* Selected extract
Social pediatrics: weaving horizontal and vertical threads through pediatric residency.

Author information

1
Department of Paediatrics, University of Toronto, Toronto, ON, Canada. mathilda.vandenheuvel@sickkids.ca.
2
Division of Paediatric Medicine, Hospital for Sick Children, M5G 1X8, 555 University Avenue, Toronto, ON, Canada. mathilda.vandenheuvel@sickkids.ca.
3
Peter Gilgan Center for Research and Learning, 10th floor, room 10.9830, 686 Bay Street, M5G0A4, Toronto, ON, Canada. mathilda.vandenheuvel@sickkids.ca.
4
Department of Paediatrics, University of Toronto, Toronto, ON, Canada.
5
Division of Paediatric Medicine, Hospital for Sick Children, M5G 1X8, 555 University Avenue, Toronto, ON, Canada.

Abstract

BACKGROUND:

Social pediatrics teaches pediatric residents how to understand disease within their patients' social, environmental and political contexts. It's an essential component of pediatric residency training; however there is very little literature that addresses how such a broad-ranging topic can be taught effectively. The aim of this study was to determine and characterize social pediatric education in our pediatric residency training in order to identify strengths and gaps.

METHODS:

A social pediatrics curriculum map was developed, attending to 3 different dimensions: (1) the intended curriculum as prescribed by the Objectives of Training for Pediatrics of the Royal College of Physicians and Surgeons of Canada (RCPSC), (2) the formal curriculum defined by rotation-specific learning objectives, and (3) the informal/hidden curriculum as reflected in resident and teacher experiences and perceptions.

* Parts of the exercise
- A) Reproduce the text of the social pediatrics abstract between "A social pediatrics" and "experiences and perceptions.", inclusive.
- B) According to the social pediatrics abstract, what does social pediatrics teach pediatric residents?
- C) For each statement, decide whether it agrees with the social pediatrics abstract. Answer yes or no, and quote the words of the abstract that decide it.
(i) A large body of literature addresses how to teach social pediatrics effectively.
(ii) In the curriculum map, the formal curriculum is defined by rotation-specific learning objectives.
(iii) The intended curriculum is prescribed by the Objectives of Training for Pediatrics of the Royal College of Physicians and Surgeons of Canada.

* Dataset entries
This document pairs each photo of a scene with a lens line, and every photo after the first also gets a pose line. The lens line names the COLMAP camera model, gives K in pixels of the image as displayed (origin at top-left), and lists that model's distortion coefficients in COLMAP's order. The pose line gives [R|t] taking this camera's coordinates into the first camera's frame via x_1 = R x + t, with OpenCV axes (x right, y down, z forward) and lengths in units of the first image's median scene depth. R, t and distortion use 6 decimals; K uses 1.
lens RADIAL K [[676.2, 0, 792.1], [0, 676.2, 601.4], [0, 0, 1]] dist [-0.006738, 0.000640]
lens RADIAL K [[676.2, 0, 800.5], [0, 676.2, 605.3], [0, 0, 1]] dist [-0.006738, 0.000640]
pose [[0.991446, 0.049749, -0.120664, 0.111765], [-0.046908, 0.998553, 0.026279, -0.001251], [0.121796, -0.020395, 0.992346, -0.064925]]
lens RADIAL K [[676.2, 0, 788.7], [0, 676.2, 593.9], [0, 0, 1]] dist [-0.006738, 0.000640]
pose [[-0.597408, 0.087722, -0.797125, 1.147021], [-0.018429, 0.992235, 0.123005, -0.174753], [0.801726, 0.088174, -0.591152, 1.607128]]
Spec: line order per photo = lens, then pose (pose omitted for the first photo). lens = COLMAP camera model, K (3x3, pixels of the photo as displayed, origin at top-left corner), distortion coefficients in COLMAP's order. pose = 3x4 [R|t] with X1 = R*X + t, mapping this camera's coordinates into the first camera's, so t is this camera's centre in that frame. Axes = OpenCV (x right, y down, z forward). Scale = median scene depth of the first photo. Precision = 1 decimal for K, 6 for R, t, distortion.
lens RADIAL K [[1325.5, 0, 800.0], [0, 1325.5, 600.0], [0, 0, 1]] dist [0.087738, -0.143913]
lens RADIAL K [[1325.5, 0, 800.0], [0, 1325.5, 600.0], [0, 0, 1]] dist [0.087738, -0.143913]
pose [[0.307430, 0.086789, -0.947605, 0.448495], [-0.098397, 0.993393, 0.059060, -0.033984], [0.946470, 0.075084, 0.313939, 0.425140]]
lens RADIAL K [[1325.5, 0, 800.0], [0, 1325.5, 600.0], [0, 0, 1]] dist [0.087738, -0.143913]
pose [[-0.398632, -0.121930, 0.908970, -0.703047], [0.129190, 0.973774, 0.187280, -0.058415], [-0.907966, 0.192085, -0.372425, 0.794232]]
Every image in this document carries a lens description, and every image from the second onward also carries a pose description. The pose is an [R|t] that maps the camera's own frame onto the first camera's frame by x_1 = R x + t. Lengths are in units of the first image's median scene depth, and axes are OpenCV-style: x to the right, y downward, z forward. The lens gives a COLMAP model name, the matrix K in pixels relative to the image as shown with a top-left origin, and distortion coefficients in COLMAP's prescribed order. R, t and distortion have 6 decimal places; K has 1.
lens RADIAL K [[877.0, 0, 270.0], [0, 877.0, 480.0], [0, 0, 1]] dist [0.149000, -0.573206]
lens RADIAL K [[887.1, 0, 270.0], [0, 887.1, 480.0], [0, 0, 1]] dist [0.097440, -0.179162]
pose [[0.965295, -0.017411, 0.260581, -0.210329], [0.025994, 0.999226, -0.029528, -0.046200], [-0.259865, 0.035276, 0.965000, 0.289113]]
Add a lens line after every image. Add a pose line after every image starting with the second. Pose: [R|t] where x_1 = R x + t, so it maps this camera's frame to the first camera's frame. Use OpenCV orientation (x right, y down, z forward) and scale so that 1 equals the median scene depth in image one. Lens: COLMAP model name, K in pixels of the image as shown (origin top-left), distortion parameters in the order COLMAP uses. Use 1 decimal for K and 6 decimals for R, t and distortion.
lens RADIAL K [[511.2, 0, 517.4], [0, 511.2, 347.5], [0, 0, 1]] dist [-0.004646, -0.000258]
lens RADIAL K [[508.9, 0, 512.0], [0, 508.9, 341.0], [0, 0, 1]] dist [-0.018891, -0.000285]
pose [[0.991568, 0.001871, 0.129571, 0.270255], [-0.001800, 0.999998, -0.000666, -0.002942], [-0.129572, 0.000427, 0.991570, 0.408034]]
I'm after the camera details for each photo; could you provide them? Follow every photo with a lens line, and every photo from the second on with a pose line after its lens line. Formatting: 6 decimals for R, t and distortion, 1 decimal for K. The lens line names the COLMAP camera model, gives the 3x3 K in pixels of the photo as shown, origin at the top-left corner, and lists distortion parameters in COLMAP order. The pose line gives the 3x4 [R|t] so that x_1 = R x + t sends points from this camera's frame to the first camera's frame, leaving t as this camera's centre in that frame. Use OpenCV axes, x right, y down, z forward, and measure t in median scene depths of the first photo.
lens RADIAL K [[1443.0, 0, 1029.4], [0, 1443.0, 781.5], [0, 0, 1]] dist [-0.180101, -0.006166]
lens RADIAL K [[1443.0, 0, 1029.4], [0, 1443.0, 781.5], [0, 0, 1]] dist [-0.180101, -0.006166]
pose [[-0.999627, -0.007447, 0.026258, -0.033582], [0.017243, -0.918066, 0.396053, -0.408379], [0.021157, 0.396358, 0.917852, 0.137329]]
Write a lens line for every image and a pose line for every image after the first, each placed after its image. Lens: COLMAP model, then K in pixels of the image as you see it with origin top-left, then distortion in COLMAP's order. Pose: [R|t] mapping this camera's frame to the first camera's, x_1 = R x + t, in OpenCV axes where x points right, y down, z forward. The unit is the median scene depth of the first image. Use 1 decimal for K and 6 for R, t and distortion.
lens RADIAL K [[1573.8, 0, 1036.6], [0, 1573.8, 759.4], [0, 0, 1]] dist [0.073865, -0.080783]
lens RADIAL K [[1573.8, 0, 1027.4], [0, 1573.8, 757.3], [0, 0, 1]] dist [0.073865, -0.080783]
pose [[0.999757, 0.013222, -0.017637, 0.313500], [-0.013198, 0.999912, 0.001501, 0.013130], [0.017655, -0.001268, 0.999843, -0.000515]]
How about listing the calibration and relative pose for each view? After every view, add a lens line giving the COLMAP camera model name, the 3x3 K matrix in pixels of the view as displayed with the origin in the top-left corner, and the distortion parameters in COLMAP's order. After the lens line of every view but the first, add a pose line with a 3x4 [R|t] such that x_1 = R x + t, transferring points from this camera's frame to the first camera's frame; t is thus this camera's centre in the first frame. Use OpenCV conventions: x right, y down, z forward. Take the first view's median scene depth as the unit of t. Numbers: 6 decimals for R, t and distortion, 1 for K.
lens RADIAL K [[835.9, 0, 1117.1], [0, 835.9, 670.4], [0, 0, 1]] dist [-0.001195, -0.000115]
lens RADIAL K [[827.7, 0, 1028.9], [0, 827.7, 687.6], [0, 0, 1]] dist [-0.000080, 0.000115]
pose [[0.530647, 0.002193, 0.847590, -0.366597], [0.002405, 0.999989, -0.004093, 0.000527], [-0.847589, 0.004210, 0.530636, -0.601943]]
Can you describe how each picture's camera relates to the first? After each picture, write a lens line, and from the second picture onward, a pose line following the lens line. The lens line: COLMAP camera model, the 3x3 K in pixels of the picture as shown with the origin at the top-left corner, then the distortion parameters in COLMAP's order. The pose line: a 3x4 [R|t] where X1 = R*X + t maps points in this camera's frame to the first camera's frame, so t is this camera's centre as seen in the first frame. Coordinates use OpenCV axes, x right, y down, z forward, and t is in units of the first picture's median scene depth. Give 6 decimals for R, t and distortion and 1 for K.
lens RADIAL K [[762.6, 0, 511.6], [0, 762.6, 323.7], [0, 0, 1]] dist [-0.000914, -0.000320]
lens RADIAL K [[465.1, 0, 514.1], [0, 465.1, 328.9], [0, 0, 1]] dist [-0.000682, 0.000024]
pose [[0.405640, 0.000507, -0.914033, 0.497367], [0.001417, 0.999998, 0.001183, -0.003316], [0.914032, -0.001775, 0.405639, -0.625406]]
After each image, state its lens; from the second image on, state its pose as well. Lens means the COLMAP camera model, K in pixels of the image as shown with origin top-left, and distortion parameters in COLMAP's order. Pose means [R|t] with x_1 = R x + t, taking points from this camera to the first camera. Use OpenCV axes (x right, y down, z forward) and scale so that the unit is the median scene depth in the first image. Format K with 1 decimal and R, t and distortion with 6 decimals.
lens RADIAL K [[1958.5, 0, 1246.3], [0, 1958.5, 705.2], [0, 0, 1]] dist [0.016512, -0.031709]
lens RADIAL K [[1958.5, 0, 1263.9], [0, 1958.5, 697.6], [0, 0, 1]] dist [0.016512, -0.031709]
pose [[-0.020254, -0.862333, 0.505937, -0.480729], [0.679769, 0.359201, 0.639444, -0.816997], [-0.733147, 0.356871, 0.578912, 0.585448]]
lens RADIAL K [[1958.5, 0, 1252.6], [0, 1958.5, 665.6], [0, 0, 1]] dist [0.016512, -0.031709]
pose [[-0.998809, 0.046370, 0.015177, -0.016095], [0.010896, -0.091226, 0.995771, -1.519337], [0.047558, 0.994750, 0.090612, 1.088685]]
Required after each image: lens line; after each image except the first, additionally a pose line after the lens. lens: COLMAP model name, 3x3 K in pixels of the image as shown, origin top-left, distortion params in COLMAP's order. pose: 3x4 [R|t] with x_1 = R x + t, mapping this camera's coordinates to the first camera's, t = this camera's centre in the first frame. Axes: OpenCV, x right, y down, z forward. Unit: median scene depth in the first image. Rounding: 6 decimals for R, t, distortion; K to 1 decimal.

* Answers to the exercises
- A)
A social pediatrics curriculum map was developed, attending to 3 different dimensions: (1) the intended curriculum as prescribed by the Objectives of Training for Pediatrics of the Royal College of Physicians and Surgeons of Canada (RCPSC), (2) the formal curriculum defined by rotation-specific learning objectives, and (3) the informal/hidden curriculum as reflected in resident and teacher experiences and perceptions.

- B) How to understand disease within their patients' social, environmental and political contexts.

- C)
(i) No: "there is very little literature that addresses how such a broad-ranging topic can be taught effectively"
(ii) Yes: "the formal curriculum defined by rotation-specific learning objectives"
(iii) Yes: "the intended curriculum as prescribed by the Objectives of Training for Pediatrics of the Royal College of Physicians and Surgeons of Canada (RCPSC)"